C’est le début de l’engagement de la jeune fille qui conduira 54 aviateurs, deux à trois à la fois, jusqu’aux confins de la France. Elle emprunte à chaque fois différents trajets de petits trains peu fréquentés à travers les Pyrénées. C’est le chemin le plus sûr. Elle prend souvent le premier train destiné aux ouvriers, après avoir marché toute la nuit. Les « colis » insistent pour aller plus vite. Leur nombre augmente. Ces aviateurs ont été rhabillés, ont appris quelques mots de français mais aucun d’eux ne peut s’exposer à parler. Ils n’ouvrent pas la bouche. Lors d’un contrôle, elle sort ses papiers calmement, explique qu’ils sont sourds-muets et qu’elle les conduit à tel ou tel village où ils sont attendus dans une structure d’accueil.

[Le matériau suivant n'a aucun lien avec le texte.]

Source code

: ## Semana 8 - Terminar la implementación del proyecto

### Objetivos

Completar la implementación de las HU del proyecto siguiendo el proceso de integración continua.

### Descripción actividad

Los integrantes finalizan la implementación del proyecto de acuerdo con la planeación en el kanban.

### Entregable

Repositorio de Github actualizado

Tout est minutieusement préparé. Pour le réseau elle est devenue « Diane ». Durant cinq mois, elle transporte à plusieurs reprises « ses enfants » ou « ses colis » sans être suspectée, du moins le croit-elle. Elle parcourt la région de Maubeuge, de Bavay, d’Avesnes, de Lille, allant même jusqu’à Couvin en Belgique. Parfois d’autres guides prennent le relais à la frontière.

Un jour, plusieurs chefs sont arrêtés : Jérôme, Franco, Jean-Jacques. Mouchka doit travailler avec un autre compagnon. Cet homme est un « mouton », un collabo. Il la vend aux allemands. Elle raconte qu’elle devait inaugurer ce jour-là un nouvel itinéraire. Pour ne pas exposer sa maman, elle décide d’aller dormir dans un petit hôtel près de l’Etoile. Le 15 février 1943, son hôtel est encerclé par la Gestapo. Elle est embarquée brutalement dans une voiture et assiste à l’arrestation de sa mère ainsi que de deux aviateurs et de ses amis juifs. Ils seront tous interrogés au siège de la Gestapo, rue des Saussaie. Mouchka est soumise à un interrogatoire musclé avant d’être transférée à la prison de Fresnes et mise au secret. Elle y restera enfermée deux mois dans une cellule étroite où la lumière brille jour et nuit. Mouchka a 20 ans.

Louis Stassart, son papa, a également été arrêté. Mouchka apprendra que c’est en revenant voir si elles sont encore là qu’il est repéré. Il serait mort au Camp de Dora.

Mouchka relate souvent l’histoire de leurs deux grands chiens, un blanc et un noir. Lorsque les allemands emmenèrent sa maman, ils tuèrent d’un coup de révolver le chien blanc sous les yeux de sa mère et de Mouchka. Et lorsque son père vint voir si elles étaient là, c’est le chien noir qui en se précipitant vers lui donna l’alerte et fit en sorte que son père soit pris.

1 commentaire Répondre

  • ANNE-MARIE Répondre

    Comment oublier une aussi grande dame.... une dame au grand coeur !

    Comme chef hôtesse Sabena "une main de fer dans un gant de velours", mais au moins nous avions une formation enviée (à l’époque) par bien d’autres compagnies.

    J’ai hâte de lire son livre....

    Merci pour tout ce que tu nous apporté Mouchka.

    J’espère qu’elle aura retrouvé son mari qu’elle affectionnait tant.